MAC learning provides network connectivity to deployments where multiple MAC addresses are used from one vNIC. The number of MAC addresses that can be learned is configurable. The maximum value is 4096 per port, which is the default. You can also set the policy for when the limit is reached (Drop or Allow).
NSX Distributed Port Group: A port group associated with a vSphere distributed switch that specifies port configuration options for each member port. To distinguish between vSphere distributed port groups and NSX port groups, in the vSphere Client the NSX virtual distributed switch, and its associated port group, is identified with the icon. NSX appears as an opaque network in vCenter Server, and you cannot configure NSX settings in vCenter Server. The NSX settings displayed are read only. You configure NSX distributed port groups using VMware NSX ® Manager or the VMware NSX API management tools.

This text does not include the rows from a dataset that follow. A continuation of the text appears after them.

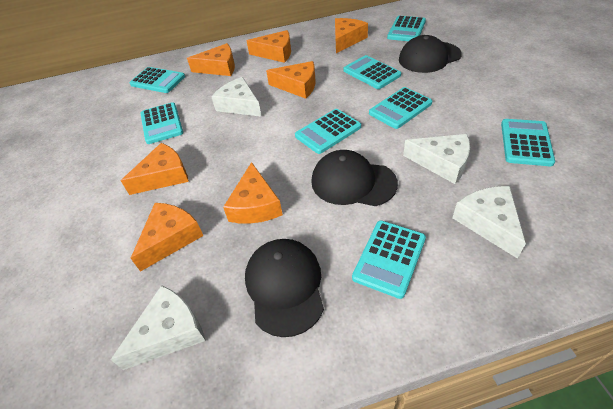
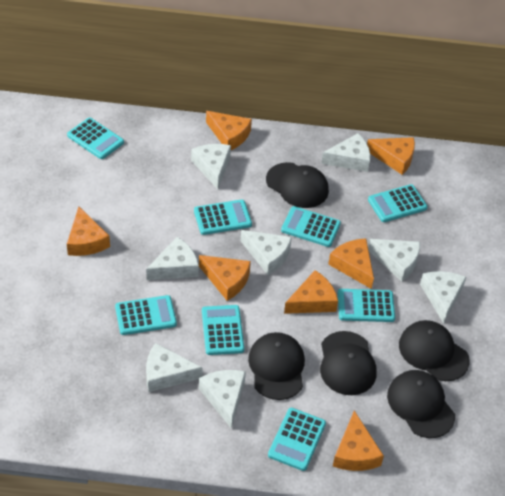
black cap: [245,239,324,337] [311,150,398,206] [399,35,462,73] = 3 -> [248,332,305,400] [266,162,329,208] [320,331,377,395] [387,370,455,438] [399,320,470,381] = 5
white cheese: [111,285,206,370] [211,77,262,117] [403,134,470,184] [452,186,526,259] = 4 -> [146,237,199,280] [146,343,203,392] [191,144,231,189] [199,370,246,429] [241,230,292,275] [321,133,370,172] [368,239,420,282] [420,271,466,323] = 8

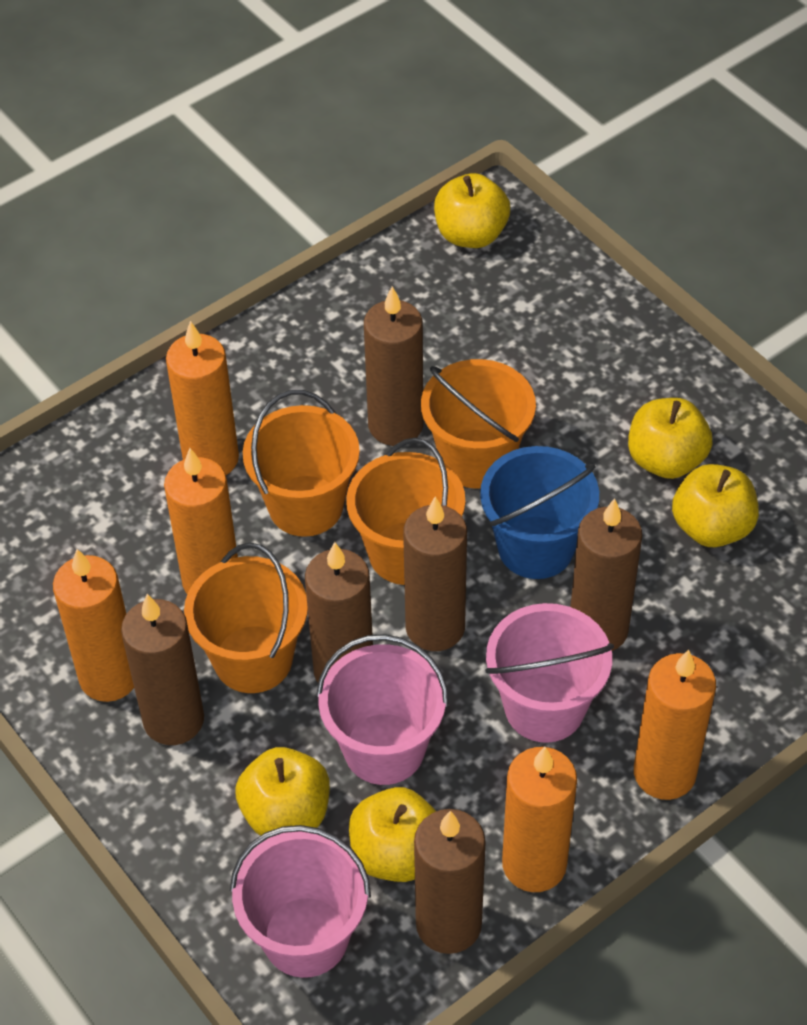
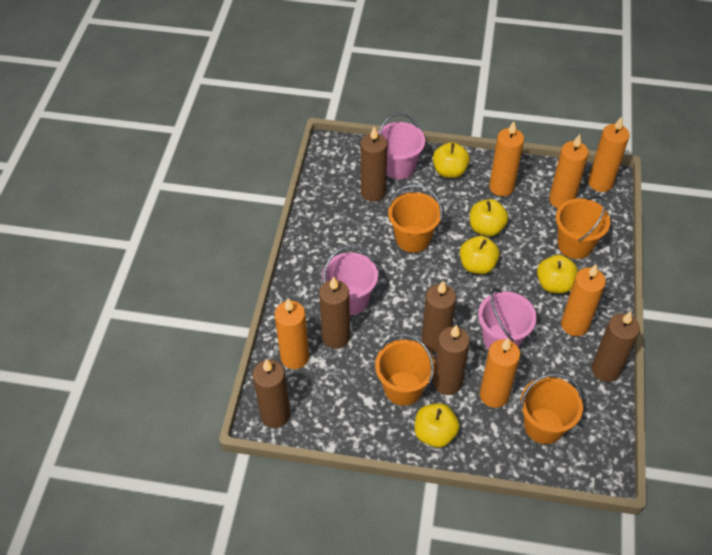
blue bucket: [480,446,599,579] = 1 -> none = 0
orange candle: [53,549,134,702] [164,448,238,594] [166,321,239,475] [502,747,577,892] [634,650,716,800] = 5 -> [275,298,309,369] [480,338,520,408] [489,121,524,196] [549,134,589,208] [561,264,606,336] [588,116,630,192] = 6

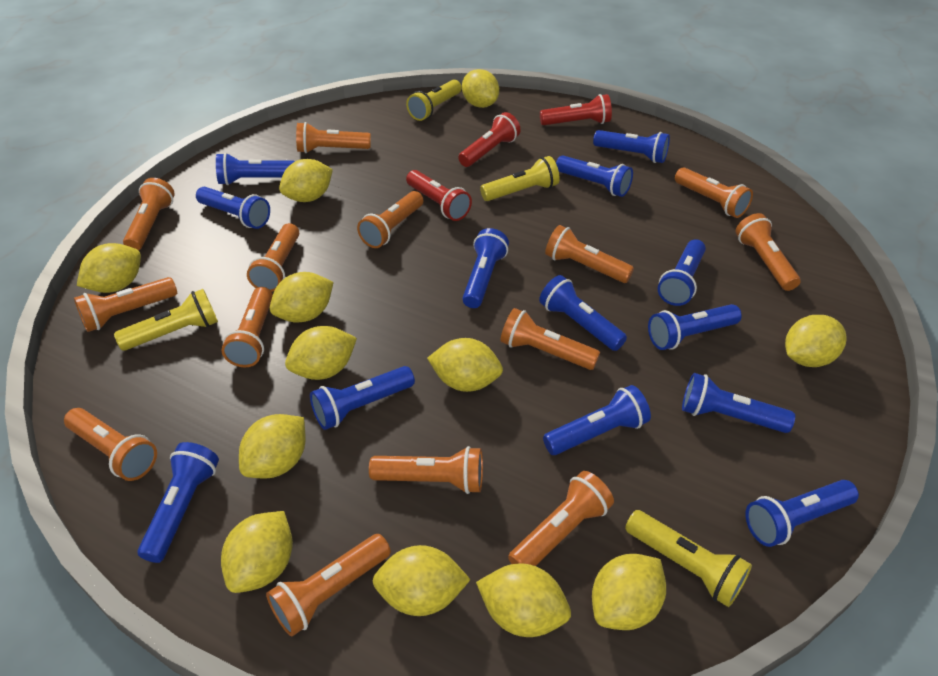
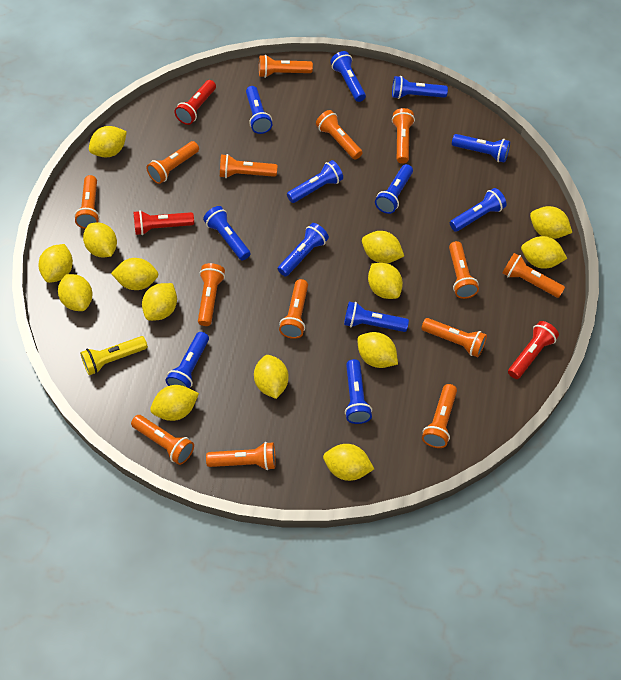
blue flashlight: [138,442,219,563] [196,187,270,229] [216,153,295,185] [310,366,415,430] [462,228,509,308] [539,275,627,351] [543,385,651,455] [556,155,633,197] [593,130,670,163] [648,304,742,350] [658,239,706,306] [682,373,795,433] [745,480,859,547] = 13 -> [166,332,209,388] [203,206,251,260] [246,86,272,134] [278,223,329,276] [287,160,343,203] [330,51,366,102] [344,302,409,332] [345,359,372,424] [375,164,413,214] [392,76,448,99] [450,188,507,232] [452,134,510,163] = 12
yellow flashlight: [114,289,218,351] [406,80,462,121] [480,156,560,201] [625,510,752,607] = 4 -> [80,336,148,375] = 1
yellow lemon: [77,243,141,293] [221,511,293,593] [239,414,306,478] [270,272,334,323] [279,159,333,202] [285,326,357,380] [373,545,471,616] [427,338,503,392] [462,69,499,108] [476,564,571,637] [592,554,666,630] [785,315,847,367] = 12 -> [39,244,73,283] [58,274,93,311] [83,222,117,257] [89,126,127,157] [111,258,159,290] [142,283,177,321] [150,385,199,421] [254,355,288,399] [323,444,374,481] [358,332,398,368] [362,231,404,263] [368,263,403,299] [521,236,567,269] [530,206,572,239] = 14

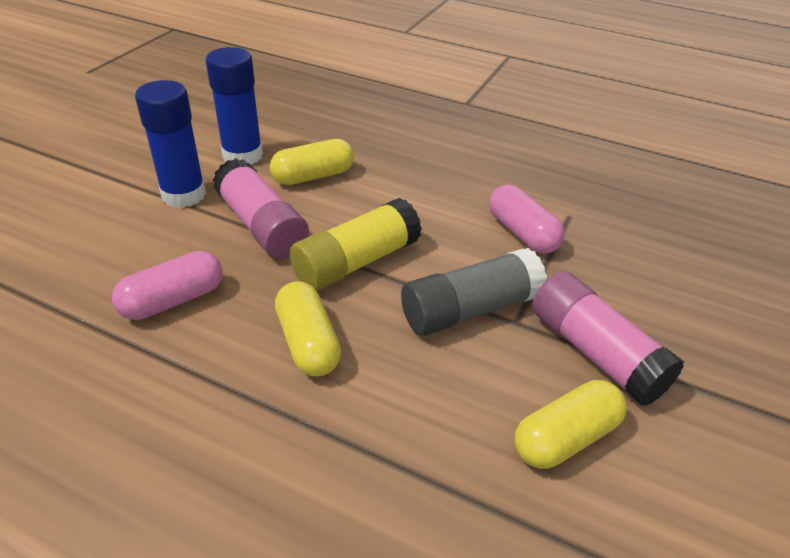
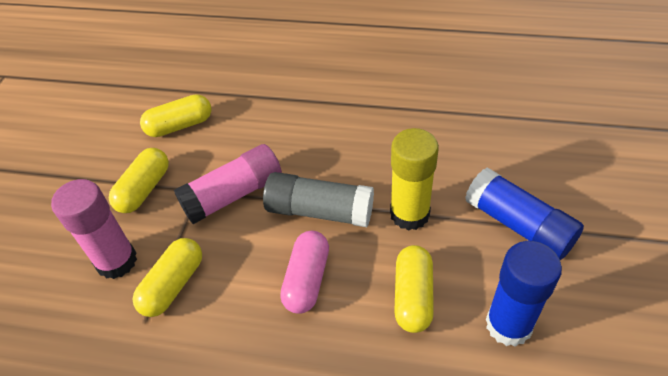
pink capsule: [112,251,223,320] [489,185,565,254] = 2 -> [280,231,329,314] = 1
yellow capsule: [270,139,354,185] [275,281,341,377] [514,380,627,469] = 3 -> [109,148,169,213] [133,238,202,317] [140,94,212,137] [394,245,434,333] = 4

LACP Fast Mode: The LACP fast feature is used to increase the rate once per second at which the LACP control packets are sent to an LACP-supported interface. The normal rate at which LACP packets are sent is 30 seconds.
NVMe over TCP: NVMe is a method for connecting and transferring data between a host and a target storage system. NVMe is designed for use with faster storage media equipped with non-volatile memory, such as flash devices. This type of storage can achieve low latency, low CPU usage, and high performance.